[Machine-readable electronics designs]
_ _ _ _ _ _ _

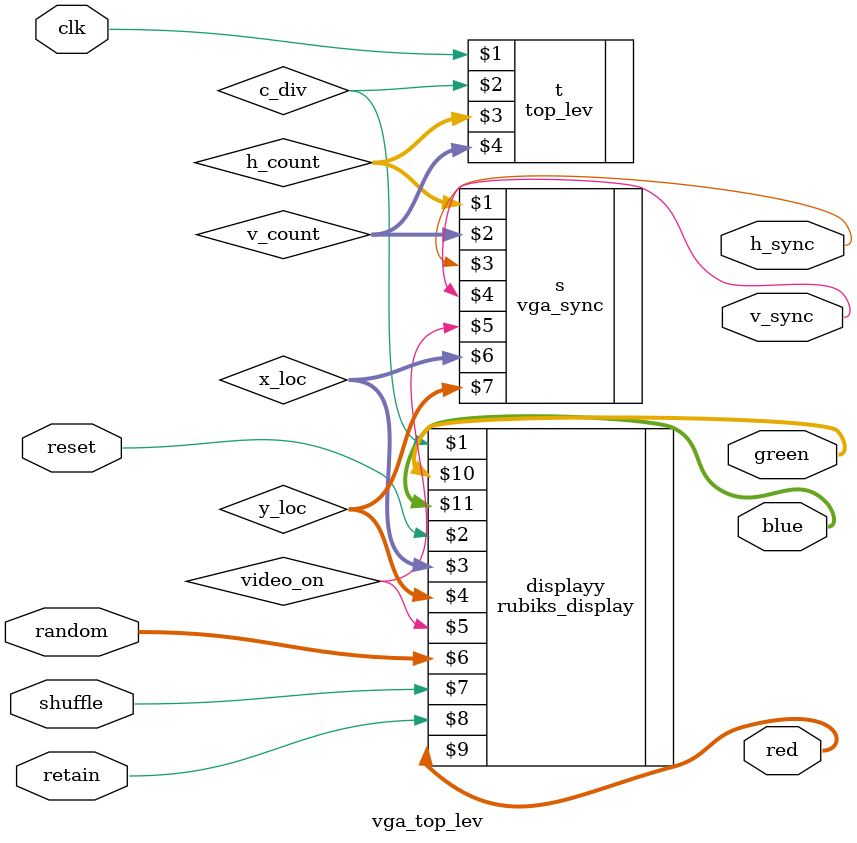
<source format=v>
`timescale 1ns / 1ps

module vga_top_lev(
    input clk,
    input reset,
    input [3:0] random, 
    input shuffle,
    input retain,
    output h_sync,
    output v_sync,
    output [3:0] red,
    output [3:0] green,
    output [3:0] blue
    );
    wire [9:0]h_count;
    wire [9:0]v_count;
    wire video_on;
    wire [9:0]x_loc;
    wire [9:0]y_loc;
    wire c_div;
    top_lev t(clk, c_div, h_count, v_count);
    vga_sync s(h_count, v_count, h_sync, v_sync, video_on, x_loc, y_loc);
    rubiks_display displayy(c_div,reset, x_loc, y_loc, video_on, random , shuffle,retain , red, green, blue);

endmodule

</source>
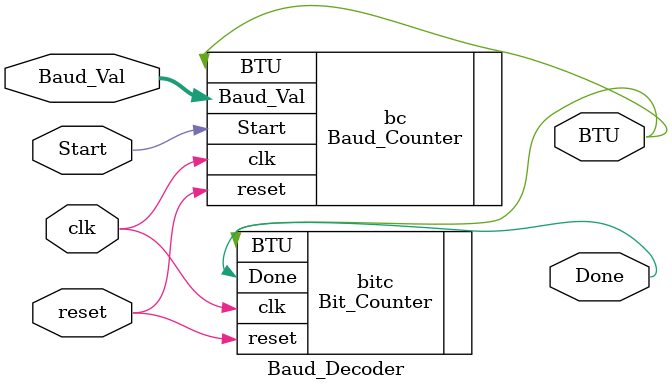
<source format=v>
`timescale 1ns / 1ps
module Baud_Decoder(clk,reset,Start,Done,Baud_Val,BTU);
	input clk,reset,Start;
	input[3:0] Baud_Val;
	output wire Done,BTU;
	
	Baud_Counter bc(.clk(clk),.reset(reset),.Start(Start),.Baud_Val(Baud_Val),
						 .BTU(BTU));
	
	Bit_Counter bitc(.clk(clk),.reset(reset),.BTU(BTU),.Done(Done));


endmodule

</source>
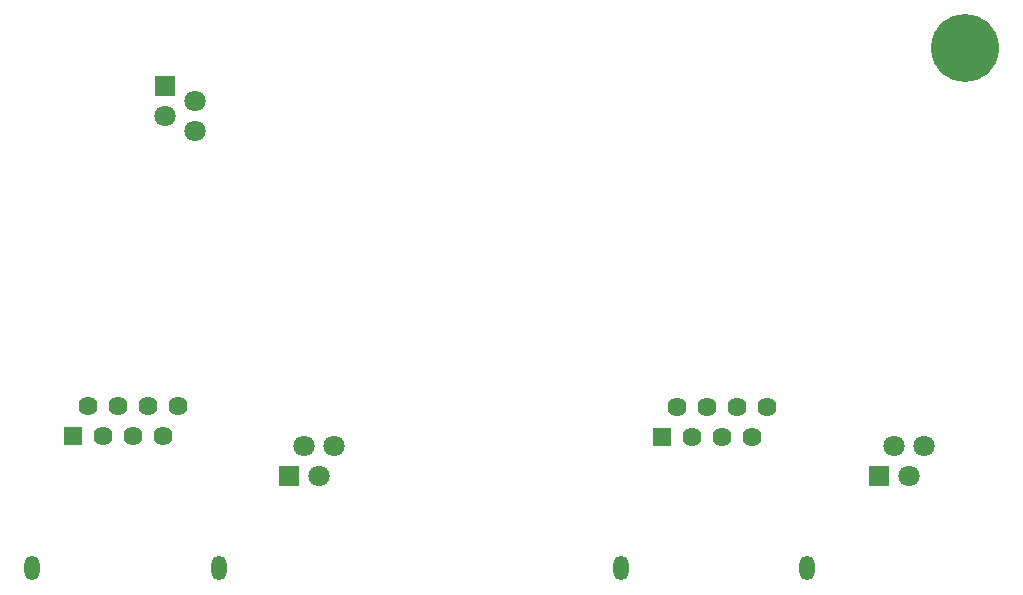
<source format=gbs>
G04*
G04 #@! TF.GenerationSoftware,Altium Limited,Altium Designer,22.6.1 (34)*
G04*
G04 Layer_Color=16711935*
%FSLAX25Y25*%
%MOIN*%
G70*
G04*
G04 #@! TF.SameCoordinates,5978FB97-4CE2-4F40-84F9-A025567A3837*
G04*
G04*
G04 #@! TF.FilePolarity,Negative*
G04*
G01*
G75*
%ADD31C,0.07093*%
%ADD32R,0.07093X0.07093*%
%ADD33R,0.07093X0.07093*%
%ADD34O,0.05118X0.08268*%
%ADD35R,0.06394X0.06394*%
%ADD36C,0.06394*%
%ADD37C,0.22638*%
D31*
X391811Y153701D02*
D03*
X386811Y143701D02*
D03*
X381811Y153701D02*
D03*
X148779Y268622D02*
D03*
X138779Y263622D02*
D03*
X148779Y258622D02*
D03*
X185118Y153701D02*
D03*
X190118Y143701D02*
D03*
X195118Y153701D02*
D03*
D32*
X376811Y143701D02*
D03*
X180118D02*
D03*
D33*
X138779Y273622D02*
D03*
D34*
X290748Y112913D02*
D03*
X352952D02*
D03*
X94489Y113189D02*
D03*
X156693D02*
D03*
D35*
X304350Y156614D02*
D03*
X108091Y156890D02*
D03*
D36*
X309350Y166614D02*
D03*
X314350Y156614D02*
D03*
X319350Y166614D02*
D03*
X324350Y156614D02*
D03*
X329350Y166614D02*
D03*
X334350Y156614D02*
D03*
X339350Y166614D02*
D03*
X113091Y166890D02*
D03*
X118091Y156890D02*
D03*
X123091Y166890D02*
D03*
X128091Y156890D02*
D03*
X133091Y166890D02*
D03*
X138091Y156890D02*
D03*
X143091Y166890D02*
D03*
D37*
X405512Y286417D02*
D03*
M02*

</source>
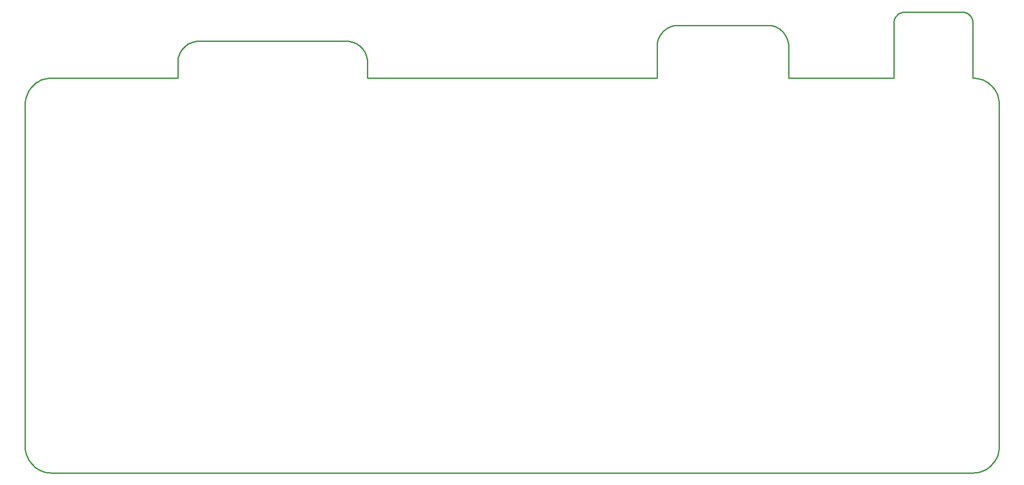
<source format=gbr>
G04 EAGLE Gerber RS-274X export*
G75*
%MOMM*%
%FSLAX34Y34*%
%LPD*%
%IN*%
%IPPOS*%
%AMOC8*
5,1,8,0,0,1.08239X$1,22.5*%
G01*
G04 Define Apertures*
%ADD10C,0.254000*%
D10*
X0Y-700000D02*
X190Y-704358D01*
X760Y-708682D01*
X1704Y-712941D01*
X3015Y-717101D01*
X4685Y-721131D01*
X6699Y-725000D01*
X9042Y-728679D01*
X11698Y-732139D01*
X14645Y-735355D01*
X17861Y-738302D01*
X21321Y-740958D01*
X25000Y-743301D01*
X28869Y-745315D01*
X32899Y-746985D01*
X37059Y-748296D01*
X41318Y-749240D01*
X45642Y-749810D01*
X50000Y-750000D01*
X1800000Y-750000D01*
X1804358Y-749810D01*
X1808682Y-749240D01*
X1812941Y-748296D01*
X1817101Y-746985D01*
X1821131Y-745315D01*
X1825000Y-743301D01*
X1828679Y-740958D01*
X1832139Y-738302D01*
X1835355Y-735355D01*
X1838302Y-732139D01*
X1840958Y-728679D01*
X1843301Y-725000D01*
X1845315Y-721131D01*
X1846985Y-717101D01*
X1848296Y-712941D01*
X1849240Y-708682D01*
X1849810Y-704358D01*
X1850000Y-700000D01*
X1850000Y-50000D01*
X1849810Y-45642D01*
X1849240Y-41318D01*
X1848296Y-37059D01*
X1846985Y-32899D01*
X1845315Y-28869D01*
X1843301Y-25000D01*
X1840958Y-21321D01*
X1838302Y-17861D01*
X1835355Y-14645D01*
X1832139Y-11698D01*
X1828679Y-9042D01*
X1825000Y-6699D01*
X1821131Y-4685D01*
X1817101Y-3015D01*
X1812941Y-1704D01*
X1808682Y-760D01*
X1804358Y-190D01*
X1800000Y0D01*
X1800000Y105000D01*
X1799924Y106743D01*
X1799696Y108473D01*
X1799319Y110176D01*
X1798794Y111840D01*
X1798126Y113452D01*
X1797321Y115000D01*
X1796383Y116472D01*
X1795321Y117856D01*
X1794142Y119142D01*
X1792856Y120321D01*
X1791472Y121383D01*
X1790000Y122321D01*
X1788452Y123126D01*
X1786840Y123794D01*
X1785176Y124319D01*
X1783473Y124696D01*
X1781743Y124924D01*
X1780000Y125000D01*
X1670000Y125000D01*
X1668257Y124924D01*
X1666527Y124696D01*
X1664824Y124319D01*
X1663160Y123794D01*
X1661548Y123126D01*
X1660000Y122321D01*
X1658528Y121383D01*
X1657144Y120321D01*
X1655858Y119142D01*
X1654679Y117856D01*
X1653617Y116472D01*
X1652680Y115000D01*
X1651874Y113452D01*
X1651206Y111840D01*
X1650681Y110176D01*
X1650304Y108473D01*
X1650076Y106743D01*
X1650000Y105000D01*
X1650000Y0D01*
X1450000Y0D01*
X1450000Y60000D01*
X1449848Y63486D01*
X1449392Y66946D01*
X1448637Y70353D01*
X1447588Y73681D01*
X1446252Y76905D01*
X1444641Y80000D01*
X1442766Y82943D01*
X1440642Y85712D01*
X1438284Y88284D01*
X1435712Y90642D01*
X1432943Y92766D01*
X1430000Y94641D01*
X1426905Y96252D01*
X1423681Y97588D01*
X1420353Y98637D01*
X1416946Y99392D01*
X1413486Y99848D01*
X1410000Y100000D01*
X1240000Y100000D01*
X1236514Y99848D01*
X1233054Y99392D01*
X1229647Y98637D01*
X1226319Y97588D01*
X1223095Y96252D01*
X1220000Y94641D01*
X1217057Y92766D01*
X1214289Y90642D01*
X1211716Y88284D01*
X1209358Y85712D01*
X1207234Y82943D01*
X1205359Y80000D01*
X1203748Y76905D01*
X1202412Y73681D01*
X1201363Y70353D01*
X1200608Y66946D01*
X1200152Y63486D01*
X1200000Y60000D01*
X1200000Y0D01*
X650000Y0D01*
X650000Y30000D01*
X649848Y33486D01*
X649392Y36946D01*
X648637Y40353D01*
X647588Y43681D01*
X646252Y46905D01*
X644641Y50000D01*
X642766Y52943D01*
X640642Y55712D01*
X638284Y58284D01*
X635712Y60642D01*
X632943Y62766D01*
X630000Y64641D01*
X626905Y66252D01*
X623681Y67588D01*
X620353Y68637D01*
X616946Y69392D01*
X613486Y69848D01*
X610000Y70000D01*
X330000Y70000D01*
X326514Y69848D01*
X323054Y69392D01*
X319647Y68637D01*
X316319Y67588D01*
X313095Y66252D01*
X310000Y64641D01*
X307057Y62766D01*
X304289Y60642D01*
X301716Y58284D01*
X299358Y55712D01*
X297234Y52943D01*
X295359Y50000D01*
X293748Y46905D01*
X292412Y43681D01*
X291363Y40353D01*
X290608Y36946D01*
X290152Y33486D01*
X290000Y30000D01*
X290000Y0D01*
X50000Y0D01*
X45642Y-190D01*
X41318Y-760D01*
X37059Y-1704D01*
X32899Y-3015D01*
X28869Y-4685D01*
X25000Y-6699D01*
X21321Y-9042D01*
X17861Y-11698D01*
X14645Y-14645D01*
X11698Y-17861D01*
X9042Y-21321D01*
X6699Y-25000D01*
X4685Y-28869D01*
X3015Y-32899D01*
X1704Y-37059D01*
X760Y-41318D01*
X190Y-45642D01*
X0Y-50000D01*
X0Y-700000D01*
M02*

</source>
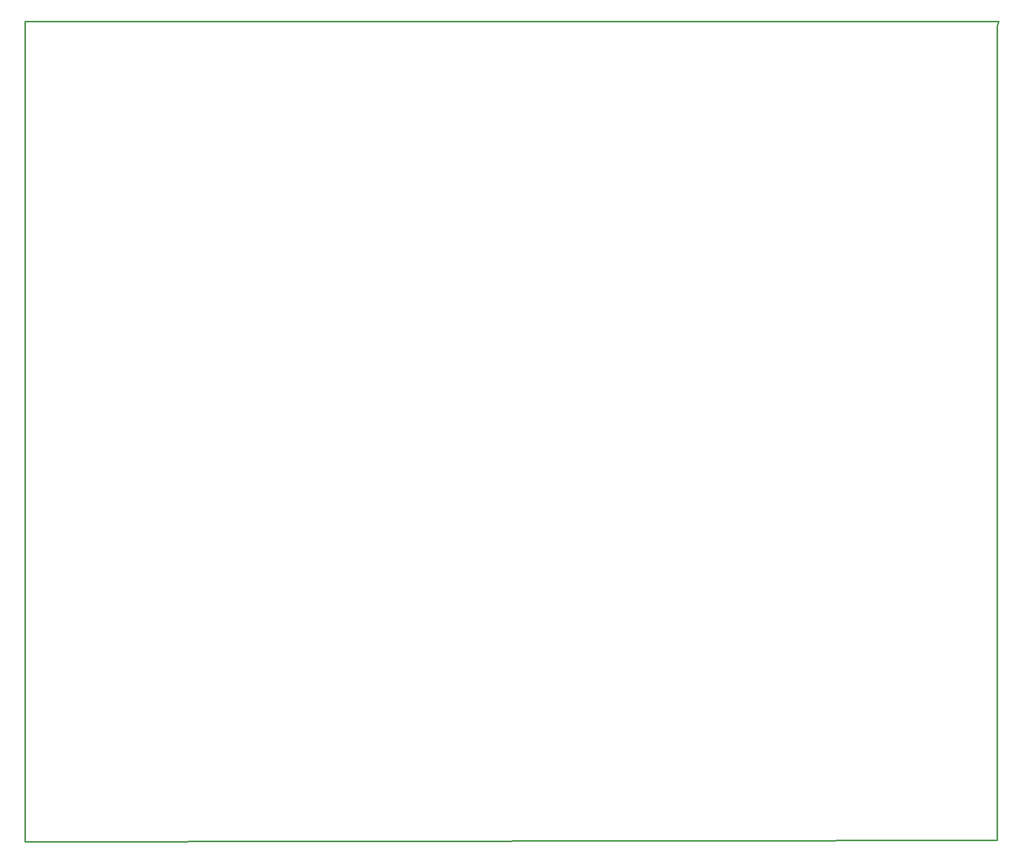
<source format=gbr>
G04 EAGLE Gerber RS-274X export*
G75*
%MOMM*%
%FSLAX34Y34*%
%LPD*%
%IN*%
%IPPOS*%
%AMOC8*
5,1,8,0,0,1.08239X$1,22.5*%
G01*
G04 Define Apertures*
%ADD10C,0.254000*%
D10*
X-45720Y-7620D02*
X1572260Y-5080D01*
X1572260Y1351280D01*
X1574800Y1358900D01*
X-45720Y1358900D01*
X-45720Y-7620D01*
M02*

</source>
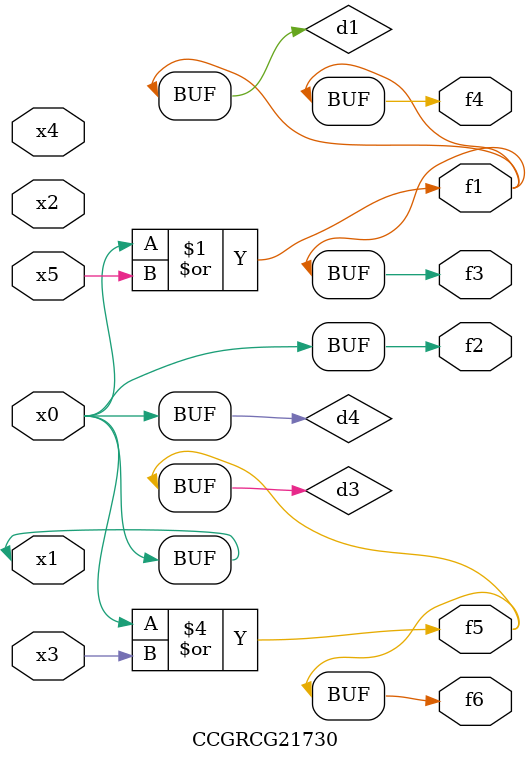
<source format=v>
module CCGRCG21730(
	input x0, x1, x2, x3, x4, x5,
	output f1, f2, f3, f4, f5, f6
);

	wire d1, d2, d3, d4;

	or (d1, x0, x5);
	xnor (d2, x1, x4);
	or (d3, x0, x3);
	buf (d4, x0, x1);
	assign f1 = d1;
	assign f2 = d4;
	assign f3 = d1;
	assign f4 = d1;
	assign f5 = d3;
	assign f6 = d3;
endmodule

</source>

_ _ _ _ _ _ _

Aim of the task: If a line of the records above holds the word "output", show it.

Answer to this problem:
    output h_sync,
    output v_sync,
    output [3:0] red,
    output [3:0] green,
    output [3:0] blue
	output wire Done,BTU;
	output f1, f2, f3, f4, f5, f6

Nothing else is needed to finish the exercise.